## Activity
After locating the line with "F,/ | (3CB,G, C/C/C/C/", reproduce that line and every one following it exactly, up to the end of the entries.

## Data excerpts
________________________________________

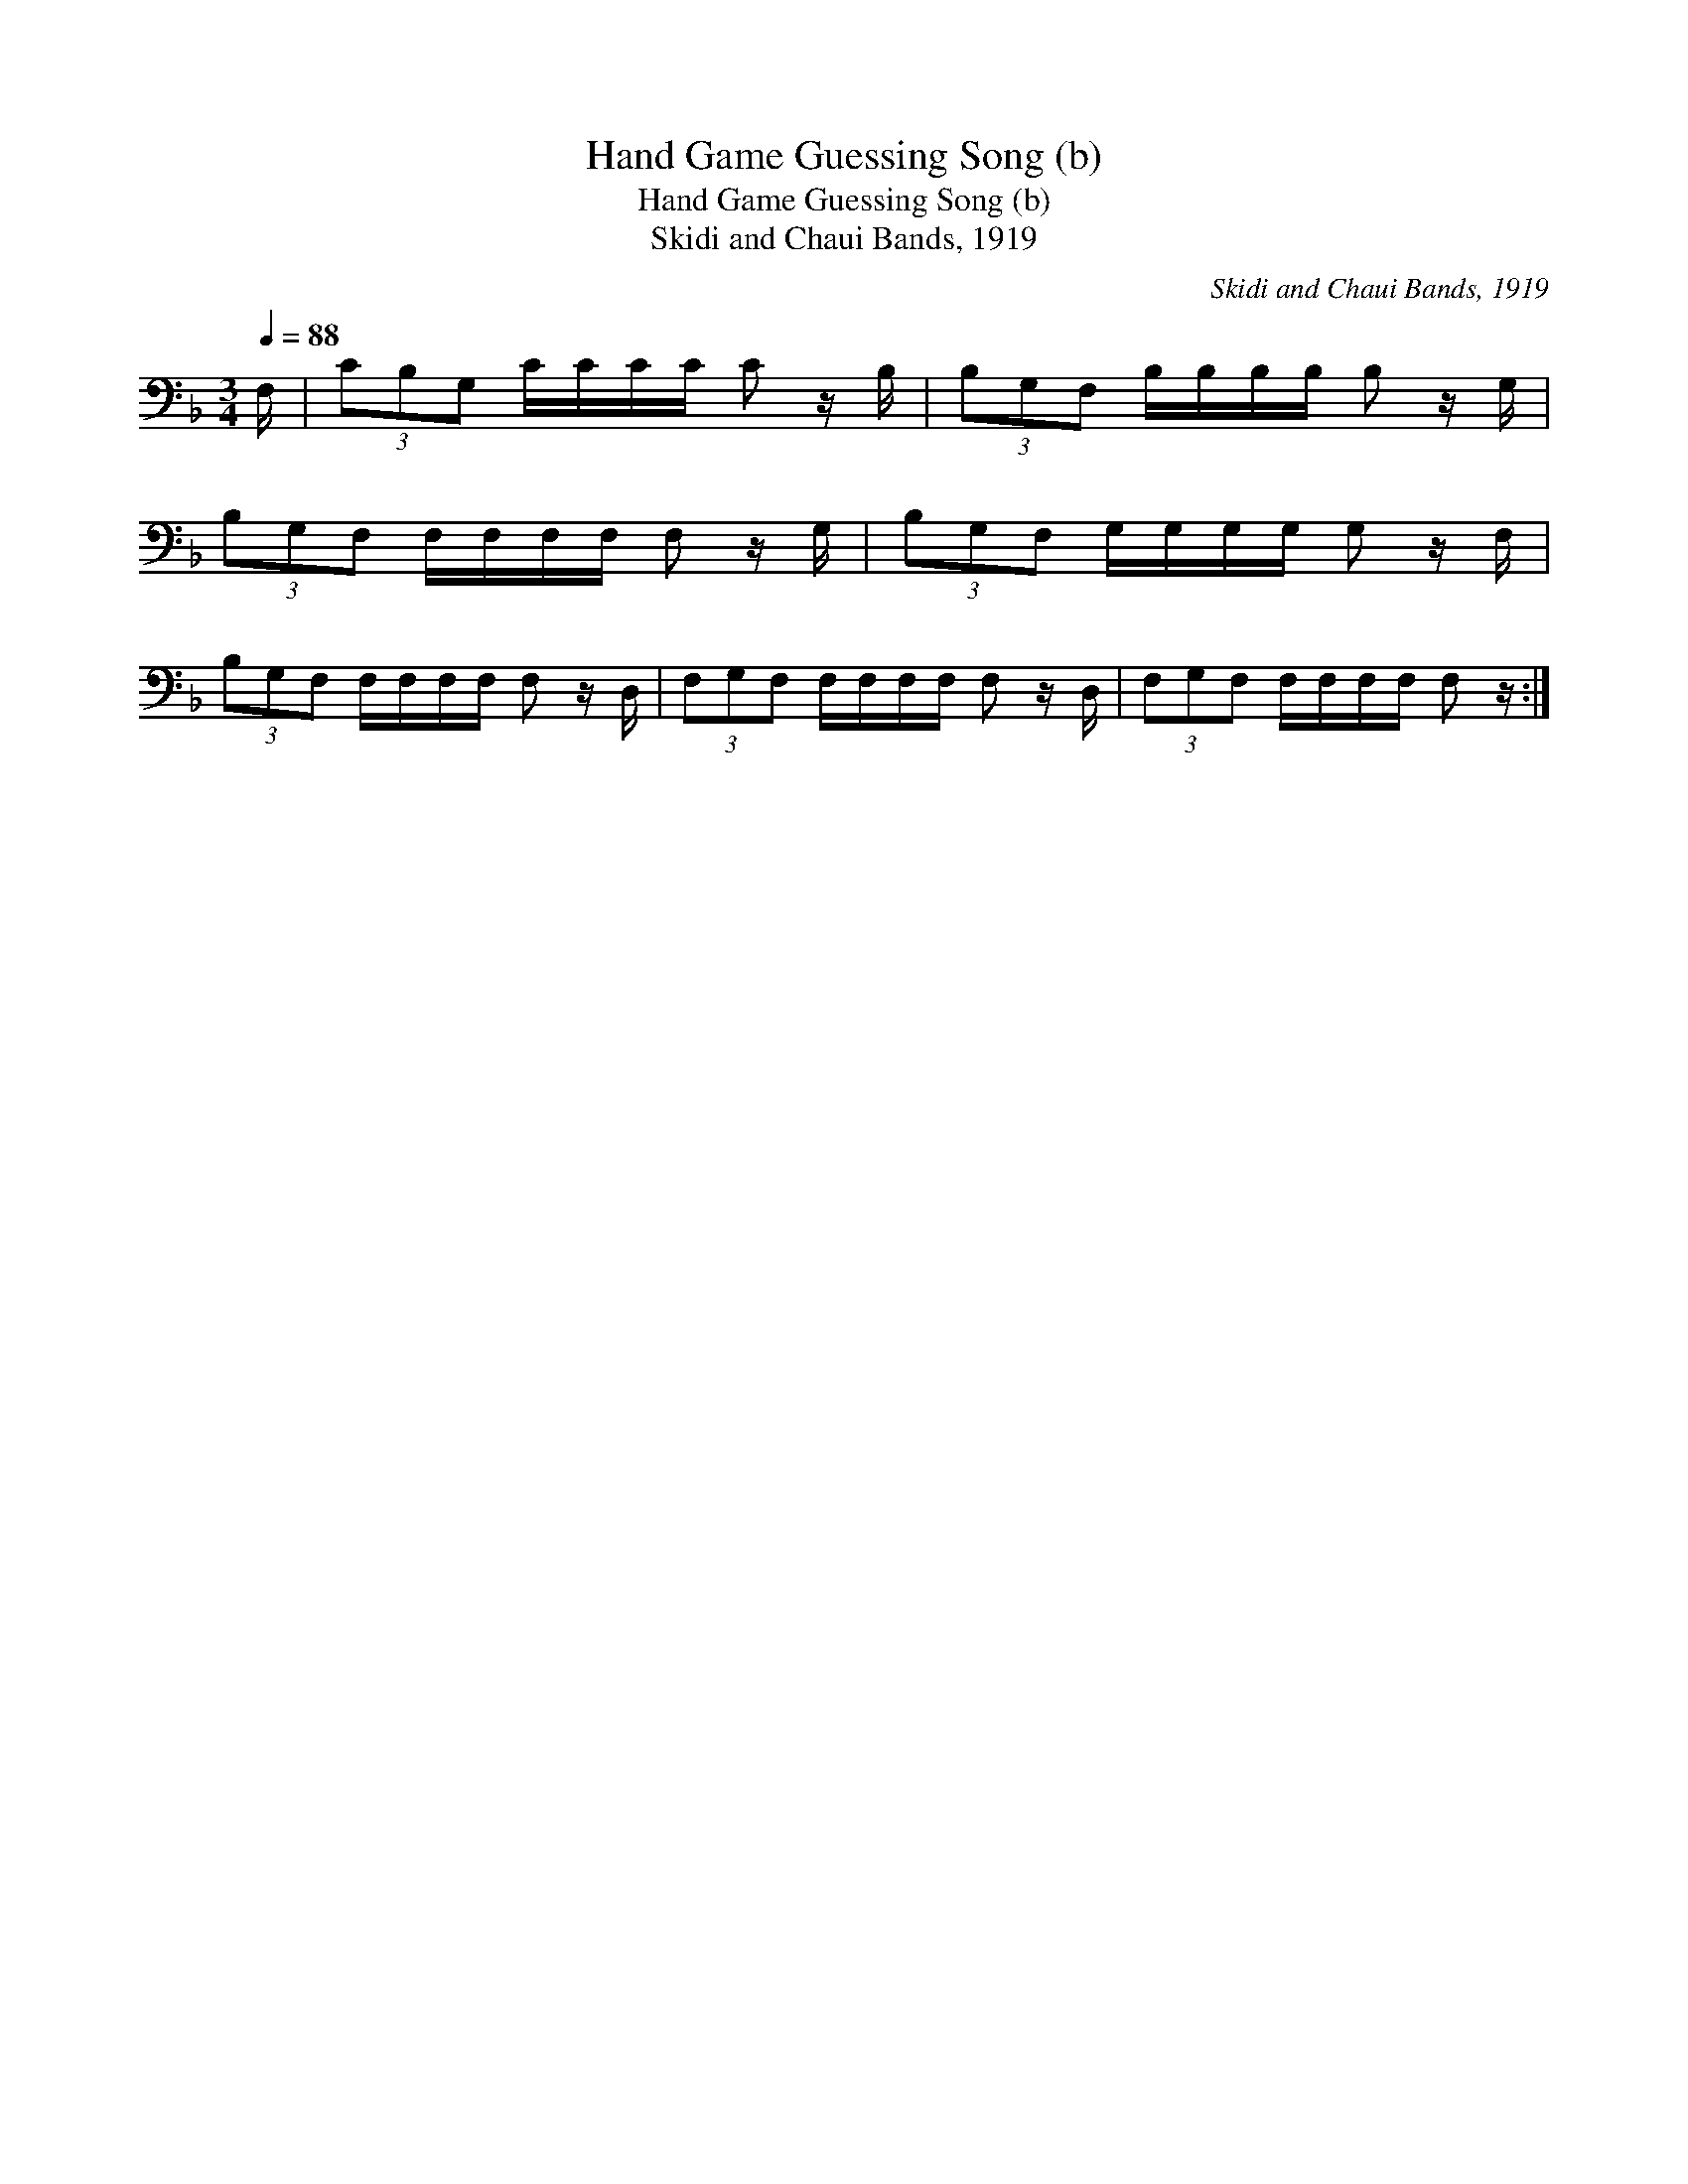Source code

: X:1
T:Hand Game Guessing Song (b)
T:Hand Game Guessing Song (b)
T:Skidi and Chaui Bands, 1919
C:Skidi and Chaui Bands, 1919
L:1/8
Q:1/4=88
M:3/4
K:F
V:1 bass 
V:1
 F,/ | (3CB,G, C/C/C/C/ C z/ B,/ | (3B,G,F, B,/B,/B,/B,/ B, z/ G,/ | %3
 (3B,G,F, F,/F,/F,/F,/ F, z/ G,/ | (3B,G,F, G,/G,/G,/G,/ G, z/ F,/ | %5
 (3B,G,F, F,/F,/F,/F,/ F, z/ D,/ | (3F,G,F, F,/F,/F,/F,/ F, z/ D,/ | (3F,G,F, F,/F,/F,/F,/ F, z/ :| %8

________________________________________

## Solution for this task
 F,/ | (3CB,G, C/C/C/C/ C z/ B,/ | (3B,G,F, B,/B,/B,/B,/ B, z/ G,/ | %3
 (3B,G,F, F,/F,/F,/F,/ F, z/ G,/ | (3B,G,F, G,/G,/G,/G,/ G, z/ F,/ | %5
 (3B,G,F, F,/F,/F,/F,/ F, z/ D,/ | (3F,G,F, F,/F,/F,/F,/ F, z/ D,/ | (3F,G,F, F,/F,/F,/F,/ F, z/ :| %8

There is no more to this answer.